== Text for analysis ==

In college, Crane and his buddies faked Bigfoot footprints. The locals believed
they were real. "It was fun," he says.
But a handful of academics believe in Bigfoot, including a respected colleague of Crane's. "I don't even call myself a believer. It's not a belief. I'm absolutely convinced they exist," says Grover Krantz, a Washington State anthropologist.
But J. Richard Greenwell, zoologist at the International Society of Cryptozoology, which studies evidence of unverified animals, cites the mountain gorilla. It was thought to be a myth until the early 1900s. "It's the largest known primate in the world, and it took a long, long time to prove it really exists," he says. Scientists willing to suspend disbelief say the grainy "Patterson film," shot in 1967, got them to take Bigfoot seriously.

===
== Dataset ==

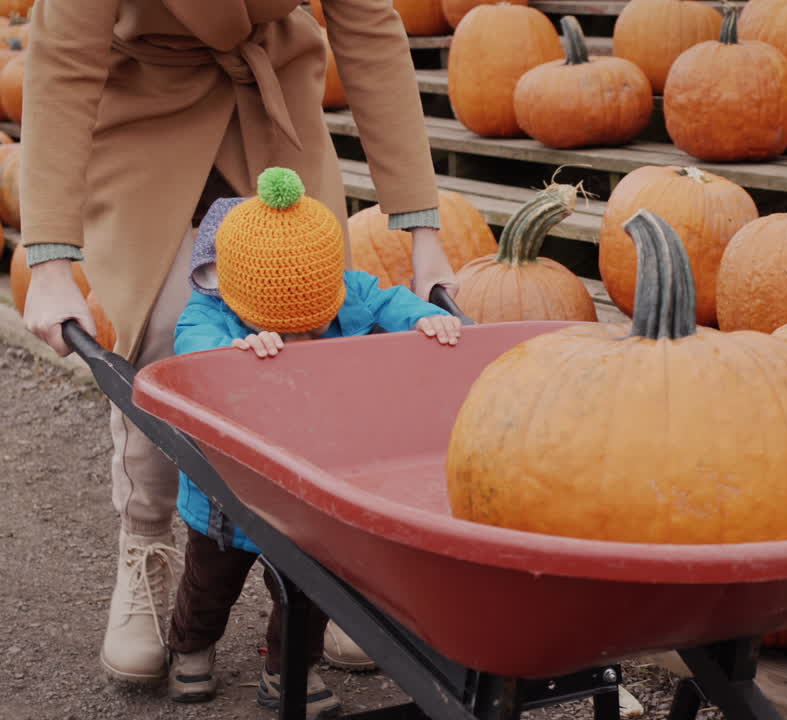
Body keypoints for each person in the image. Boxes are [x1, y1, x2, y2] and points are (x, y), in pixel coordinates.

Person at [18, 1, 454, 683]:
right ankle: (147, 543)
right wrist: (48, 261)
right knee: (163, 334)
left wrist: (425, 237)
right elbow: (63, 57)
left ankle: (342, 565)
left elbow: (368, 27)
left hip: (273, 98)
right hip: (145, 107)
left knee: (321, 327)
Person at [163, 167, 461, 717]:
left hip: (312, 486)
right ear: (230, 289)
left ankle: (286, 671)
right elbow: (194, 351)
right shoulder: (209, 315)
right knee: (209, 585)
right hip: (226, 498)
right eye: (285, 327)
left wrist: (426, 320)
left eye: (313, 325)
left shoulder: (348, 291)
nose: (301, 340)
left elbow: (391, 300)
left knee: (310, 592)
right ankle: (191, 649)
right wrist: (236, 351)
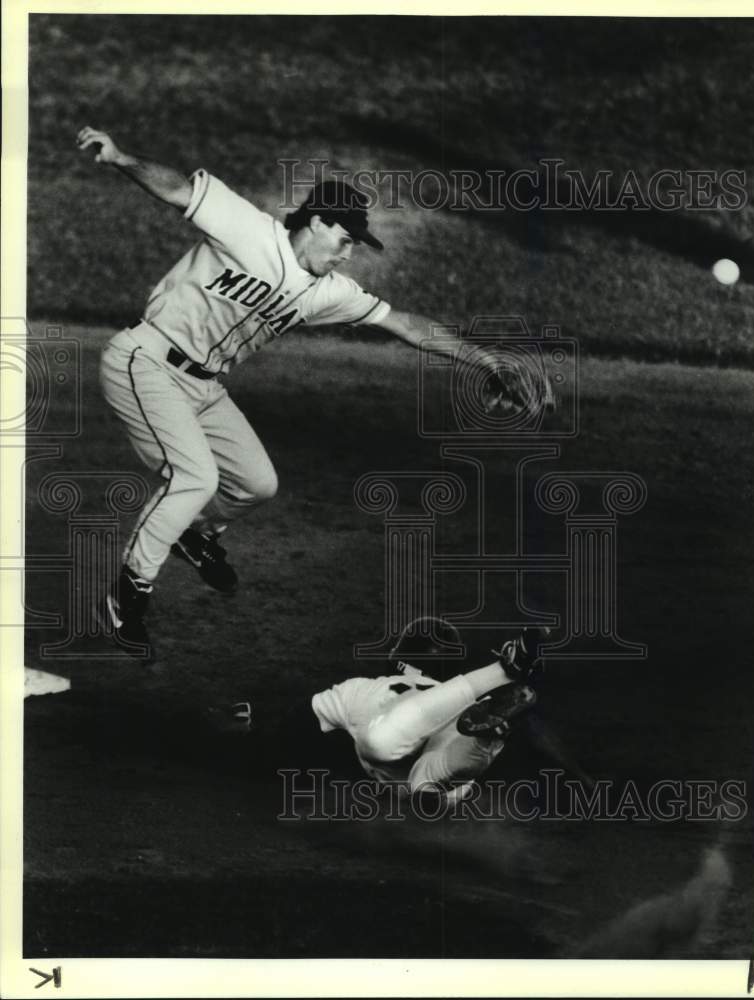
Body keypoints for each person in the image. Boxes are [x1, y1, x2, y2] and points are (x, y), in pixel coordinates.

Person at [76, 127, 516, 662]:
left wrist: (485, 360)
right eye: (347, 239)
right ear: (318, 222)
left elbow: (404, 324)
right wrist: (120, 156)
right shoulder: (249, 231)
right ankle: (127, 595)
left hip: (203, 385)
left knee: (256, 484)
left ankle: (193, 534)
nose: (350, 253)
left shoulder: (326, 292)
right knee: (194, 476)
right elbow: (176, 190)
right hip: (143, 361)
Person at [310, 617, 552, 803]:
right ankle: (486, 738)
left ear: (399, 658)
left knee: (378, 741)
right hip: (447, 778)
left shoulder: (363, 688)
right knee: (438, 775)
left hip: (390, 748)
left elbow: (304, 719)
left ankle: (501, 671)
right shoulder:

===
== Dataset ==

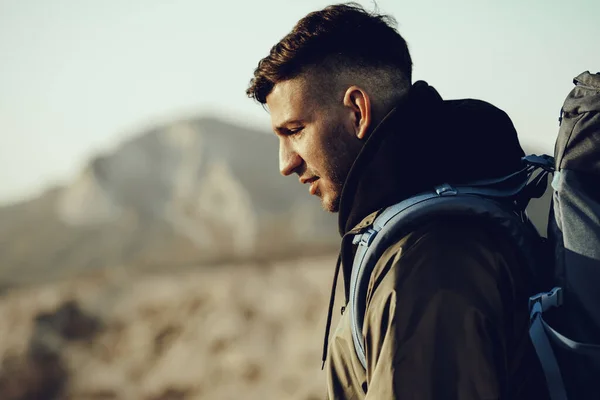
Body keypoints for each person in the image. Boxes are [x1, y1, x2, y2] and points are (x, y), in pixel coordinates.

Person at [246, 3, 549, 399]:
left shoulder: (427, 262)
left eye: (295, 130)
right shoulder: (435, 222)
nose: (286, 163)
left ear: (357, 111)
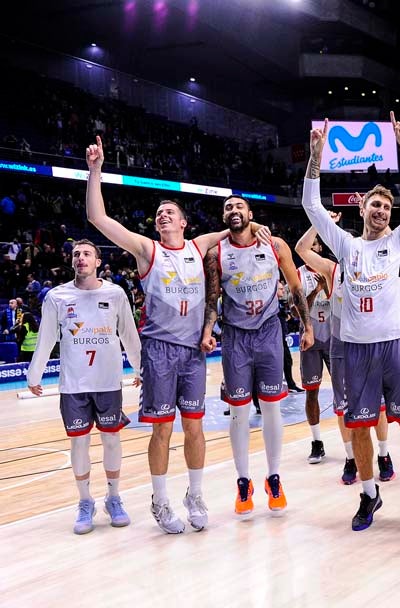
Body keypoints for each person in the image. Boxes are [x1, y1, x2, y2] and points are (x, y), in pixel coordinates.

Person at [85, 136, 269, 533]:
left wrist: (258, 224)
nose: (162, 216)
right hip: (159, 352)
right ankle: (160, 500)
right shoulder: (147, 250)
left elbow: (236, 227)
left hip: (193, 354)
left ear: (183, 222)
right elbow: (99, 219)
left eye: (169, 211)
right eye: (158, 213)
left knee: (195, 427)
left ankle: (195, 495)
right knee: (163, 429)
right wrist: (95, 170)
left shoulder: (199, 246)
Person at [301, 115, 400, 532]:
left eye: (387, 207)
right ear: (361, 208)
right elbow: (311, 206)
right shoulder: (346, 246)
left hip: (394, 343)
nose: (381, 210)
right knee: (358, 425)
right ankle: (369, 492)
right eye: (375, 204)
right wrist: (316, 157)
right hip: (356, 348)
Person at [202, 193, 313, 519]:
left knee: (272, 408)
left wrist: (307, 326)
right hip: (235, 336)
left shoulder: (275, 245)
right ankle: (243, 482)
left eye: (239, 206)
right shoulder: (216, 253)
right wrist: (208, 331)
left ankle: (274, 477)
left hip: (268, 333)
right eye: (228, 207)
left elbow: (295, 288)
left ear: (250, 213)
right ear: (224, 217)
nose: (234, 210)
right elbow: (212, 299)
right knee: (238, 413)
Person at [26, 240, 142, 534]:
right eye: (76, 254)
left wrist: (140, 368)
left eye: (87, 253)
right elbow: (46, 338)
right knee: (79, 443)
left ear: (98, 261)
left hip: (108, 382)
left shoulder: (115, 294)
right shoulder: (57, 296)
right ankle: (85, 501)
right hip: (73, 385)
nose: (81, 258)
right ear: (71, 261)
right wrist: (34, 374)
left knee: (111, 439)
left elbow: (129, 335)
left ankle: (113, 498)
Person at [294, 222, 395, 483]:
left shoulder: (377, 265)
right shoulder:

===

§ Task requirements:
A) Answer these questions about the Bigfoot article:
(i) What did Crane and his buddies fake in college?
(ii) Until roughly when was the mountain gorilla thought to be a myth?
(iii) In what year was the "Patterson film" shot?
B) Duplicate the Bigfoot article word for word, from "In college, Crane" to "take Bigfoot seriously.".
C) Write the next part of the Bigfoot article, picking up after its final sentence.

§ Written answers:
A)
(i) Bigfoot footprints.
(ii) Until the early 1900s.
(iii) 1967.

B)
In college, Crane and his buddies faked Bigfoot footprints. The locals believed
they were real. "It was fun," he says.
But a handful of academics believe in Bigfoot, including a respected colleague of Crane's. "I don't even call myself a believer. It's not a belief. I'm absolutely convinced they exist," says Grover Krantz, a Washington State anthropologist.
But J. Richard Greenwell, zoologist at the International Society of Cryptozoology, which studies evidence of unverified animals, cites the mountain gorilla. It was thought to be a myth until the early 1900s. "It's the largest known primate in the world, and it took a long, long time to prove it really exists," he says. Scientists willing to suspend disbelief say the grainy "Patterson film," shot in 1967, got them to take Bigfoot seriously.

C)
Jeff Meldrum, an Idaho State University anthropologist, set out to debunk another recent blurry video but couldn't. "There's more to these films than can be easily brushed aside," he says. Meldrum says footprint evidence is most important: "Those that aren't obviously faked have such consistent morphology (form and structure) over the decades that it's almost impossible to believe even a highly trained hoaxer could have made them."
But for many scientists, even seeing is not believing. Dr. Daris Swindler, professor emeritus of anthropology at the University of Washington, says, "That Patterson film is just a man in a costume."